**Dataset content:**
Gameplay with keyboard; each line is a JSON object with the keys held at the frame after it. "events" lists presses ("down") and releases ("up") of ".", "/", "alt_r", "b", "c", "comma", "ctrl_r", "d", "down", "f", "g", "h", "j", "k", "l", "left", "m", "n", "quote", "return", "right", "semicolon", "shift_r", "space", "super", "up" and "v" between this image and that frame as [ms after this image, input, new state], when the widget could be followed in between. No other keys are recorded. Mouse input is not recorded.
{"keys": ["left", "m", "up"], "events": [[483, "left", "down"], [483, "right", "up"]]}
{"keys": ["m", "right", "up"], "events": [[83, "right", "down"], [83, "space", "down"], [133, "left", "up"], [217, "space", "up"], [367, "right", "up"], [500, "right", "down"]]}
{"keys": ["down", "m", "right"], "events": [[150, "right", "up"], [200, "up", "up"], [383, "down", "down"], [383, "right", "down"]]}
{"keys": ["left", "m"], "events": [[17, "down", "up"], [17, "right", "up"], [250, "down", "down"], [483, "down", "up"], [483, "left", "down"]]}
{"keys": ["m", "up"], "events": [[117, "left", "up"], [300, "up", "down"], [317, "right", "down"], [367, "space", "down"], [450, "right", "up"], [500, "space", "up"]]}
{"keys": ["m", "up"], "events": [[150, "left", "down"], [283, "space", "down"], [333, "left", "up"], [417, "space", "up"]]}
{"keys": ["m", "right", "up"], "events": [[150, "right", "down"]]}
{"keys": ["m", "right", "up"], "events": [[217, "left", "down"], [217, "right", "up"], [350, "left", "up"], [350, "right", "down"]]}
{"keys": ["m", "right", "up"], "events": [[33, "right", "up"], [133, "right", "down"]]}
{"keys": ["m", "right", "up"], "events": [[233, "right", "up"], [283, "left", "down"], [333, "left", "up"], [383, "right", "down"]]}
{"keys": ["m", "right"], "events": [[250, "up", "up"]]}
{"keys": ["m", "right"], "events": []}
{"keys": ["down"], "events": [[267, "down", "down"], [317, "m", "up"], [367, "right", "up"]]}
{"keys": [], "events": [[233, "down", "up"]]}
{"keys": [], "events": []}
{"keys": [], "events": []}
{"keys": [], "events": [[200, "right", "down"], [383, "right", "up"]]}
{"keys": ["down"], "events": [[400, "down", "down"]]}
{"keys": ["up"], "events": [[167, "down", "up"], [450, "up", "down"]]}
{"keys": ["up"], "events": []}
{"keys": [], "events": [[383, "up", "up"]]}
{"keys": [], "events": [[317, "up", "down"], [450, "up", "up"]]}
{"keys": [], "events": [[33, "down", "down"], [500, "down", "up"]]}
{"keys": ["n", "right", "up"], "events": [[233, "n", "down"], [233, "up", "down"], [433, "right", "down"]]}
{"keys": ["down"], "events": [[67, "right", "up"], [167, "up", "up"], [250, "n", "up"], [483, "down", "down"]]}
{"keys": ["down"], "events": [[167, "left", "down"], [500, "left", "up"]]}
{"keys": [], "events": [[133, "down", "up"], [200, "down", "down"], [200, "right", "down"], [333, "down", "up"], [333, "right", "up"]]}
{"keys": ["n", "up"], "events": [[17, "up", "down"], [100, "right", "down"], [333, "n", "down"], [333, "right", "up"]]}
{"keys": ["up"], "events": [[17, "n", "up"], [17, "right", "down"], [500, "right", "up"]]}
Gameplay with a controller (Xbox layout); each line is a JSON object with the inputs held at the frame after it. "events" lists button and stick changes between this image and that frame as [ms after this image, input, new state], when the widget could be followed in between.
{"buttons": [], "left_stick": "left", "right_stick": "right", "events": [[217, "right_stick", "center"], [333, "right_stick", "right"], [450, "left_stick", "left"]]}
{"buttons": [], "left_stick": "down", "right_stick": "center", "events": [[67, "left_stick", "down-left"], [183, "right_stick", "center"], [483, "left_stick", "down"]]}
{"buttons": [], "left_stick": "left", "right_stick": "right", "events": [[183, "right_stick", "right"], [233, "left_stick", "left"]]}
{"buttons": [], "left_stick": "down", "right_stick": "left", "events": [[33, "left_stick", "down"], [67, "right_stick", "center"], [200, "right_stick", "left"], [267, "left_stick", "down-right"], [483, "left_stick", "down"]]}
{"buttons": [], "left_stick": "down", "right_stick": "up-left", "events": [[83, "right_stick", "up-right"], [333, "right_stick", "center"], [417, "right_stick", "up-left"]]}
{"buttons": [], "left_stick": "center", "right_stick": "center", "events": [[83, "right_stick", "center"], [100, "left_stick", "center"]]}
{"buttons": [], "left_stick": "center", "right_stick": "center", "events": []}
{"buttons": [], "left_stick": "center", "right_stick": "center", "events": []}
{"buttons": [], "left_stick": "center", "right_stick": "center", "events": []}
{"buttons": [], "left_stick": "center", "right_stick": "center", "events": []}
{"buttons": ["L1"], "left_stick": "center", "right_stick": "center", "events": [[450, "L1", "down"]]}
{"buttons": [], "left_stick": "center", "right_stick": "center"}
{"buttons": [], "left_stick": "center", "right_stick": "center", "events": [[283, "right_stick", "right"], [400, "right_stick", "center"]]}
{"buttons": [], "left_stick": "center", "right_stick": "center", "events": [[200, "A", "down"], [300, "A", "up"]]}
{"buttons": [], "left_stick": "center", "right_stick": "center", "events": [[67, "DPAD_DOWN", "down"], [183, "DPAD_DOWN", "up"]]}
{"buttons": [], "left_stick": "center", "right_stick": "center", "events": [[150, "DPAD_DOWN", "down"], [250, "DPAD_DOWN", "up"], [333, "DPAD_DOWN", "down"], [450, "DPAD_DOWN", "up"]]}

**The problem:** Looking at the records above, which lines contain "when"? Copy those lines.

**Written solution:**
Gameplay with keyboard; each line is a JSON object with the keys held at the frame after it. "events" lists presses ("down") and releases ("up") of ".", "/", "alt_r", "b", "c", "comma", "ctrl_r", "d", "down", "f", "g", "h", "j", "k", "l", "left", "m", "n", "quote", "return", "right", "semicolon", "shift_r", "space", "super", "up" and "v" between this image and that frame as [ms after this image, input, new state], when the widget could be followed in between. No other keys are recorded. Mouse input is not recorded.
Gameplay with a controller (Xbox layout); each line is a JSON object with the inputs held at the frame after it. "events" lists button and stick changes between this image and that frame as [ms after this image, input, new state], when the widget could be followed in between.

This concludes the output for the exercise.